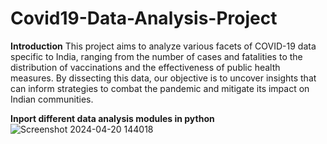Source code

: # Covid19-Data-Analysis-Project
**Introduction**
This project aims to analyze various facets of COVID-19 data specific to India, ranging from the number of cases and fatalities to the distribution of vaccinations and the effectiveness of public health measures. By dissecting this data, our objective is to uncover insights that can inform strategies to combat the pandemic and mitigate its impact on Indian communities.

**Inport different data analysis modules in python**
![Screenshot 2024-04-20 144018](https://github.com/Priya30jan/Covid19-Data-Analysis-Project/assets/127383717/ac86e3ed-511e-4e3f-90a1-283a11579e46)


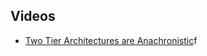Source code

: 


## Videos

- [Two Tier Architectures are Anachronistic](https://www.tele-task.de/lecture/video/10304/)f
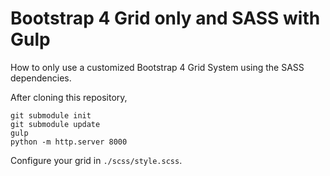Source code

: # Bootstrap 4 Grid only and SASS with Gulp

How to only use a customized Bootstrap 4 Grid System using the SASS dependencies.

After cloning this repository,

    git submodule init
    git submodule update
    gulp
    python -m http.server 8000

Configure your grid in `./scss/style.scss`.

::::::

About this exercise. Print all of the entries word for word. Skip any images they contain.

The answer.
Source code

: # Covid19-Data-Analysis-Project
**Introduction**
This project aims to analyze various facets of COVID-19 data specific to India, ranging from the number of cases and fatalities to the distribution of vaccinations and the effectiveness of public health measures. By dissecting this data, our objective is to uncover insights that can inform strategies to combat the pandemic and mitigate its impact on Indian communities.

**Inport different data analysis modules in python**
![Screenshot 2024-04-20 144018](https://github.com/Priya30jan/Covid19-Data-Analysis-Project/assets/127383717/ac86e3ed-511e-4e3f-90a1-283a11579e46)


Source code

: 


## Videos

- [Two Tier Architectures are Anachronistic](https://www.tele-task.de/lecture/video/10304/)f
Source code

: # Bootstrap 4 Grid only and SASS with Gulp

How to only use a customized Bootstrap 4 Grid System using the SASS dependencies.

After cloning this repository,

    git submodule init
    git submodule update
    gulp
    python -m http.server 8000

Configure your grid in `./scss/style.scss`.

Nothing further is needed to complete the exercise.